• grands moments de solitude 85 (tome 2)

     

                                         Fruit défendu

     

             J’ai toujours soupçonné ma mère d’un brin de sadisme. C’était l’époque qui voulait ça, je suppose. Sous couvert de l’alibi : Qui aime bien châtie bien, les bonne gens usaient, envers leur descendance, de l’abus de pouvoir si cher à l’être humain. Que de fois l’on m’a dit, lorsque je protestais contre une punition que j’estimais injuste : «  Tu devrais nous remercier, ça nous fait plus de mal qu’à toi. L’éducation n’est pas une partie de plaisir, c’est un devoir sacré ! »

             L’histoire de la pastèque illustre à ravir ce préambule. Nous passions nos vacances en Italie, mes parents et moi. A l’arrière de la voiture, il faisait une chaleur torride. Or, sur le bord de la route, des marchands ambulants vendaient des demi-pastèques sur lit de glace pilée qui me faisaient saliver. Ces courges exotiques, encore inconnues en Belgique, excitaient ma curiosité. Imaginer leur saveur, leur fraîcheur, leur chair rose fondant sur la langue, me titillait les papilles, au point que je me mis à tanner mes parents pour qu’ils m’en achètent une. A contrecœur, papa finit par s’arrêter, en grommelant que ces haltes faisaient baisser sa moyenne, et maman, réfractaire par nature à toute nouveauté, s’en fut traîner sans enthousiasme près des étals.

             —  Cent lires pour ça, ce n’est pas donné ! l’entendis-je récriminer.

             L’instant d’après, elle me tendait une tranche fraîchement coupée.

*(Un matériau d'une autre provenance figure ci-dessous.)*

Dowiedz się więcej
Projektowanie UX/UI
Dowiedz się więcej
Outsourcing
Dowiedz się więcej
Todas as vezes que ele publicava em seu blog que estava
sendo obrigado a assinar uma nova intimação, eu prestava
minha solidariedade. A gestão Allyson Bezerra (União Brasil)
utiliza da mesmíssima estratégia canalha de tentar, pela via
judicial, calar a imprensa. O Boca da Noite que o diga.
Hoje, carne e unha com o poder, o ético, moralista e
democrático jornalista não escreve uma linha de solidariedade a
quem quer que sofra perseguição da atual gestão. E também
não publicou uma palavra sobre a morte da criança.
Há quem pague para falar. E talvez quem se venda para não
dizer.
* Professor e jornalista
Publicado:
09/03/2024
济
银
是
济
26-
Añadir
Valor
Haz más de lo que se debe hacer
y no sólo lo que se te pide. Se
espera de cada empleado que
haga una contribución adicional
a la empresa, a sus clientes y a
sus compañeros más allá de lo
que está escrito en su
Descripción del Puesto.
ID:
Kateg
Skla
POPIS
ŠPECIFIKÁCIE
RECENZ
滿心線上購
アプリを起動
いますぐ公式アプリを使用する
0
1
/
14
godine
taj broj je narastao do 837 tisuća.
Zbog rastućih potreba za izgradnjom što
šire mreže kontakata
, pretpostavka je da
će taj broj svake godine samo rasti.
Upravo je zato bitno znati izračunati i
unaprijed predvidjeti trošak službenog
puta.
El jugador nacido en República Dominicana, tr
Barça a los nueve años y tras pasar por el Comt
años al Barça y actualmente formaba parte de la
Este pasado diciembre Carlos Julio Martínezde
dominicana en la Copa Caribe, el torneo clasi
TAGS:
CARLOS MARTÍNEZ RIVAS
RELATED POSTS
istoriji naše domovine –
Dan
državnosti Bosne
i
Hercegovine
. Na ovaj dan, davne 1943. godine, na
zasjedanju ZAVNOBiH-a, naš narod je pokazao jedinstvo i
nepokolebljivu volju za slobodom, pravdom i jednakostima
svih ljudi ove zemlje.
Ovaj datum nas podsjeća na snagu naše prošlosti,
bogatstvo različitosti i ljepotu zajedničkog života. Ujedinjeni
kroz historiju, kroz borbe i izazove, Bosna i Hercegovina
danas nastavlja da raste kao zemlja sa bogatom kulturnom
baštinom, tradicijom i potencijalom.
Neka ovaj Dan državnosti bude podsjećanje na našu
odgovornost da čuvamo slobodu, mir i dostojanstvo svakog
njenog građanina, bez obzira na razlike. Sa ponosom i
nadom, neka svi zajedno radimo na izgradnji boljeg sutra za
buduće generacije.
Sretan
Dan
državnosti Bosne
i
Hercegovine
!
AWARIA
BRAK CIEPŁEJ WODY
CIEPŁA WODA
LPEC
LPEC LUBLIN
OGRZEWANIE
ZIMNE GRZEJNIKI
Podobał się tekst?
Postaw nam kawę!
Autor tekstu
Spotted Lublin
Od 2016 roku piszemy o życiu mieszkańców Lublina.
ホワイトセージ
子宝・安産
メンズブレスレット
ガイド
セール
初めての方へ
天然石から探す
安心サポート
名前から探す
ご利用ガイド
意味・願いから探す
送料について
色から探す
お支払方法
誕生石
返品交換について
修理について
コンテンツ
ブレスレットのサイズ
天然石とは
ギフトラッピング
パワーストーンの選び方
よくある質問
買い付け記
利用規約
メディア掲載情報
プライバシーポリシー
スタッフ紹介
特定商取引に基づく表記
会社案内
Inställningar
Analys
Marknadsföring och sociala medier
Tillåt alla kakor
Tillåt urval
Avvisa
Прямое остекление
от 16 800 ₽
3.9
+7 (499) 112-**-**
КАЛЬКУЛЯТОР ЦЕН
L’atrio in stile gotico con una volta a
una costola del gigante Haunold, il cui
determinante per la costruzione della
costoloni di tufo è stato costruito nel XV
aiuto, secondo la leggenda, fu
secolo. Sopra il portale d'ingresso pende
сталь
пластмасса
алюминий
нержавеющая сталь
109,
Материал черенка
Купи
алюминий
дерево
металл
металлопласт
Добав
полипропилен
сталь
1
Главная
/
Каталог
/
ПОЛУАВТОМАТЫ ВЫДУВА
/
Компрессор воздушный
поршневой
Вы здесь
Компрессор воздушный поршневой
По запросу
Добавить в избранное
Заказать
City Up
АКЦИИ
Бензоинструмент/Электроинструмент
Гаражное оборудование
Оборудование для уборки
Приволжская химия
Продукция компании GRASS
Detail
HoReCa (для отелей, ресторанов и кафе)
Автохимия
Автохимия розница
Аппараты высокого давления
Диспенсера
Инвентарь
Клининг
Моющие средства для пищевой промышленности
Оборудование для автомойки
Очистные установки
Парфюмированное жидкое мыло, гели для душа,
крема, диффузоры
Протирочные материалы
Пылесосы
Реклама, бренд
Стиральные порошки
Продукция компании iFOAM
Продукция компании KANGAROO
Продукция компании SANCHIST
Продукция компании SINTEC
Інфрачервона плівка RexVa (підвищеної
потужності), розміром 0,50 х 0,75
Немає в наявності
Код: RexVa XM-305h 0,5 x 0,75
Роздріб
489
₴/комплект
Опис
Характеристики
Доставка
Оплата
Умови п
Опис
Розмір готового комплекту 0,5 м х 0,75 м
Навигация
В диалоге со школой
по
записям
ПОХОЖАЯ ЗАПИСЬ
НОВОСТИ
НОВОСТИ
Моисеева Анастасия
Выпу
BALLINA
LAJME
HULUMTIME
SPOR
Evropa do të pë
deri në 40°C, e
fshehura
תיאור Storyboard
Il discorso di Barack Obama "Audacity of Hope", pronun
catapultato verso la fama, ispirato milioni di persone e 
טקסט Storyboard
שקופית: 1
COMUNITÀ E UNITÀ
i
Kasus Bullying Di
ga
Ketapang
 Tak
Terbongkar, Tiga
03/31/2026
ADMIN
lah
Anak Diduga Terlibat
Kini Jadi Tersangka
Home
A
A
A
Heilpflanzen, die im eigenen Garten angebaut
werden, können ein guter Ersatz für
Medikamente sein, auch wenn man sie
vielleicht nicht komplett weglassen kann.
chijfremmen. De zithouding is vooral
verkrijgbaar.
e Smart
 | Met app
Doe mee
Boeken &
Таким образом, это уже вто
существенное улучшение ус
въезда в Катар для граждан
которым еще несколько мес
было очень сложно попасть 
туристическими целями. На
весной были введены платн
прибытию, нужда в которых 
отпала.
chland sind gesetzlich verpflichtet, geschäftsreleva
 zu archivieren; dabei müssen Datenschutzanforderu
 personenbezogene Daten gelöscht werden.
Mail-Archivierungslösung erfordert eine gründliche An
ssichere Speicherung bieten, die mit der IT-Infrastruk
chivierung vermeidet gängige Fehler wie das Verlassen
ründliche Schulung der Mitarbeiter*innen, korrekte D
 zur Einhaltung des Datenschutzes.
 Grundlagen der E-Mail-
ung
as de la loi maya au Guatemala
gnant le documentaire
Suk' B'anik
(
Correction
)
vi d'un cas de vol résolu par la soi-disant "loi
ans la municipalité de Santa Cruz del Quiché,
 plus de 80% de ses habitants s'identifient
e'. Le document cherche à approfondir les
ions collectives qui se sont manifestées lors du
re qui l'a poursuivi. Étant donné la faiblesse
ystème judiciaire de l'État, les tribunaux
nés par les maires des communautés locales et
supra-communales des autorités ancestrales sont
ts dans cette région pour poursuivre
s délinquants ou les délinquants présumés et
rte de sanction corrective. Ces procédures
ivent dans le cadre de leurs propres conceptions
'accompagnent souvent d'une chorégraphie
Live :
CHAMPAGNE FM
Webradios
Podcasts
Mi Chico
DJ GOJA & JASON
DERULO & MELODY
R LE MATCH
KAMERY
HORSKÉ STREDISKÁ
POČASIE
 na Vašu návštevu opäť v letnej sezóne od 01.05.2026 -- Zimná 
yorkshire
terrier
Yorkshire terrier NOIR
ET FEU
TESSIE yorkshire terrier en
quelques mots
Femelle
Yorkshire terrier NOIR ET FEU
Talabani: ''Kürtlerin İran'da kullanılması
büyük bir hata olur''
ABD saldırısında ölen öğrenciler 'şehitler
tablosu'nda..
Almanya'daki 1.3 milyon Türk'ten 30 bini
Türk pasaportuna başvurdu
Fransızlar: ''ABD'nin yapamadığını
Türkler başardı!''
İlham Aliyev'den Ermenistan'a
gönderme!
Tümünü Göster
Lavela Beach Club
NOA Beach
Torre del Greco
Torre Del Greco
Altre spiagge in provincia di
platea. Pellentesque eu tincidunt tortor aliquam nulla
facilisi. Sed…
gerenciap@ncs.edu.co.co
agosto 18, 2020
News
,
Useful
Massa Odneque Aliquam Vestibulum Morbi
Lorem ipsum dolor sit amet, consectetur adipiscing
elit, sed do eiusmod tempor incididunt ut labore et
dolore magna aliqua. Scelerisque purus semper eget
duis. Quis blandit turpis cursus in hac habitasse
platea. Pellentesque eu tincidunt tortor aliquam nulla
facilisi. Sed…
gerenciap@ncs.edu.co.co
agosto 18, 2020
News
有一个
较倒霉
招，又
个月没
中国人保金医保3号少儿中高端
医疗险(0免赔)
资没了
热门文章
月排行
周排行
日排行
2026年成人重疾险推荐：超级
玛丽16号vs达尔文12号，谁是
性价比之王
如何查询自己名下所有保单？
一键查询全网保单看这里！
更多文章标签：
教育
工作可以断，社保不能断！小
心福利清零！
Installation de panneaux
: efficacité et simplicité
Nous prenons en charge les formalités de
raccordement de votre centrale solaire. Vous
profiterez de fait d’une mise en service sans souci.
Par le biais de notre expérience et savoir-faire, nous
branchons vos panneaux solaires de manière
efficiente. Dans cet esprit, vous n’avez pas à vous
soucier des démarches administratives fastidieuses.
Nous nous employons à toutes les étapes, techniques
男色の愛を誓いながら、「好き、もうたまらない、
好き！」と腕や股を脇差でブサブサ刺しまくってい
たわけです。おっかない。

             Je me ruai dessus et l’engloutis avec voracité. Déception ! Cette pulpe aqueuse, sans goût, pas assez mûre, était loin des délices que j’avais imaginées ; dès la première bouchée, je fis la grimace et repoussai le fruit tant convoité, ce qui mit ma mère hors d’elle.

             — Tu l’as voulue, cette pastèque, tu la mangeras, décréta-t-elle.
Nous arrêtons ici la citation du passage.